The U.S. bishops are encouraging Catholics to deepen their love for the Eucharist as part of the ongoing National Eucharistic Revival initiative. In light of that effort, the following is the third in a series from Angelus contributing editor Mike Aquilina on the meaning and makeup of the Eucharistic Prayers.
Memory is the weak English word we use to translate the Hebrew “zikkaron.”
But it’s not just a problem in English. Scholars say that the original has never been translated well — not even in the Greek of the New Testament! And so it takes effort for us even to begin to understand what Jesus meant when he said, “Do this in memory of me” (Luke 22:19; 1 Corinthians 11:24).
It’s a line he said at his Last Supper, as he instituted the Eucharist, and the Church repeats it at the crucial moment at every Mass: the moment of consecration.
What does “memory” mean here?
For us, memory is a psychological act. It’s the faculty the mind uses to keep and retrieve information. When we hear the word in sentimental pop music, it usually means nostalgia for a “then” that is irretrievably past.
But none of these brings us close to the Hebrew “zikkaron.”
“Zikkaron” is a term associated with sacrifice — the offering of the flesh and blood of animals. By the act of sacrifice, the person who made the offering entered into remembrance before God.
Now, it’s not as if God ever forgets. God is all-knowing and eternal, and so all of time is present for him.
Zikkaron expresses the way that biblical religion empowered Israel to share in God’s experience of the events of sacred history — the Exodus, the wandering in the desert, the giving of the Law. The sacrificial liturgy did not merely call those events to mind. It reactualized them.
Thus, the people of Israel celebrated the Passover not as a past event, but as a reality of the present time. They participated in the Exodus. They became part of the drama.

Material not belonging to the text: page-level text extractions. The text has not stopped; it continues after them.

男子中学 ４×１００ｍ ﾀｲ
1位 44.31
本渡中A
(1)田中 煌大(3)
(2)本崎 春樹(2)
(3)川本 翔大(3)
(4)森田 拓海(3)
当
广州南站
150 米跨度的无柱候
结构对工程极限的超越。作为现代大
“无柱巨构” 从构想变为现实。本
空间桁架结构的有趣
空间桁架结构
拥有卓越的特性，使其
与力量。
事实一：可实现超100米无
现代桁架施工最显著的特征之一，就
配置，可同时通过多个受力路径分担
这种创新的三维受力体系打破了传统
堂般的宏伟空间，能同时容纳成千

When Jews celebrated Passover, they were not merely commemorating a long-ago liberation, the way Americans might keep the Fourth of July. As the ancient rabbis said in the “Mishnah,” “In every generation a man must so regard himself as if he came forth himself out of Egypt.” The ritual meal of the Passover, the “seder,” brought about a “real presence” of the past deliverance from Egypt. It was a symbol, a sign — but it accomplished, with divine power, the event that it signified. More than a millennium after Moses, every Jewish family experienced deliverance and liberation through the power of the Passover.
Of the Passover “seder,” the modern Jewish scholar Yosef Yerushalmi observed, “whatever memories were unleashed by the commemorative rituals and liturgies were surely not a matter of intellection, but of evocation and identification. ... Both the language and the gesture are geared to spur, not so much a leap of memory as a fusion of past and present. Memory here is no longer recollection, which still preserves a sense of distance, but reactualization.”

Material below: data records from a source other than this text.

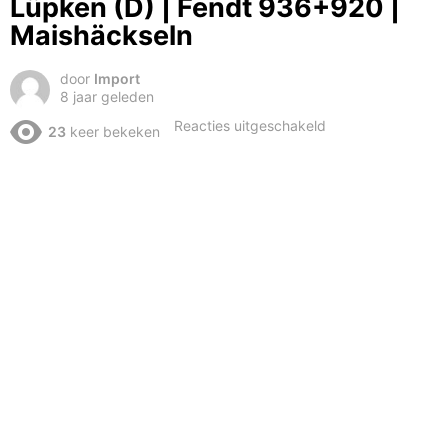
Lüpken (D) | Fendt 936+920 |
Maishäckseln
door
Import
8 jaar geleden
voor
Reacties uitgeschakeld
23
keer bekeken
Mais
hakselen
2018
|
Krone
BigX
700
|
Transport
XL
|
Lüpken
(D)
|
Fendt
936+920
|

The people who shared in the “seder” were truly delivered from slavery. They were truly redeemed. “Memory” is a weak word for what they experienced.

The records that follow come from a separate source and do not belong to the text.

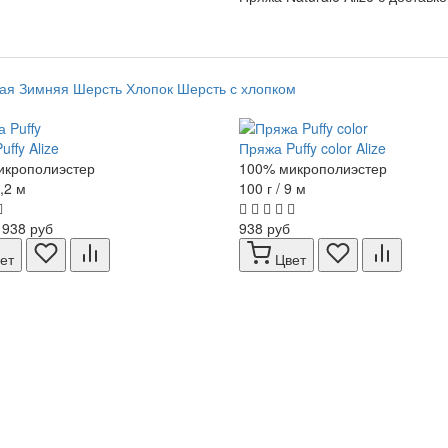
ая
Зимняя
Шерсть
Хлопок
Шерсть с хлопком
ffy Alize
Пряжа Puffy color Alize
икрополиэстер
100% микрополиэстер
9,2 м
100 г / 9 м
938 руб
938 руб
ет
Цвет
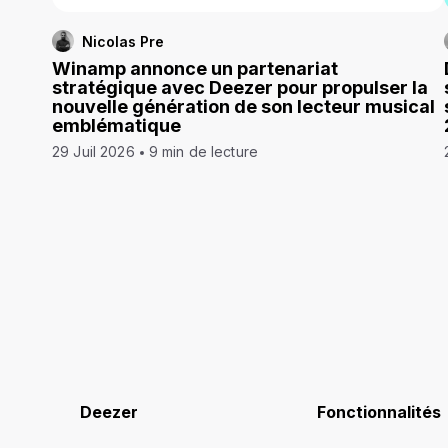
Nicolas Pre
Winamp annonce un partenariat
stratégique avec Deezer pour propulser la
nouvelle génération de son lecteur musical
emblématique
29 Juil 2026
9 min de lecture
Deezer
Fonctionnalités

Perhaps it’s because “zikkaron” is a distinctively Hebrew, uniquely biblical concept.
Yet it seems to express exactly what Jesus meant as he established the sacrament.
St. Pope John Paul II spoke at length of this at a General Audience in October 2000. He said the eucharistic memorial was “a biblical theme of primary importance.” And he cited the Catechism of the Catholic Church as his witness: “In the sense of Sacred Scripture the memorial is not merely the recollection of past events but the proclamation of the mighty works wrought by God for men. In the liturgical celebration of these events, they become in a certain way present and real.”
And so we speak of a “Real Presence” that commences from the moment we “do this in memory” of Jesus, just as he commanded.
“To remember,” said Pope John Paul, means “ ‘to bring back to the heart’ in memory and affection, but it is also to celebrate a presence.”
In every Mass, then, the remembrance is a true participation — and the present reality is also real and substantial. And yet there is more.
In every liturgical memorial, there is also a future dimension, an anticipation of greater fulfillment to come. That was true of the Jewish Passover, which pointed forward to the coming of the Messiah and the restoration of Jerusalem. But it’s true as well of the Mass.
In the prayers he wrote for the feast of Corpus Christi, St. Thomas Aquinas called the Mass the “Sacred Banquet … in which Christ is received, the memory of his passion recalled, the soul filled with grace, and the pledge of future glory given to us.”
And just as the participation in the past is real, so is the anticipation of the future. The Mass brings heaven to earth, actually and sacramentally.
Thus, past, present, and future — the span of sacred history — converge when we receive holy Communion. We truly participate in events of long ago. We truly anticipate the glories of the future. Yet we never leave the present moment.
That’s a lot to take in, and it’s a lot to remember — especially if “memory” is the best word we have to say it with.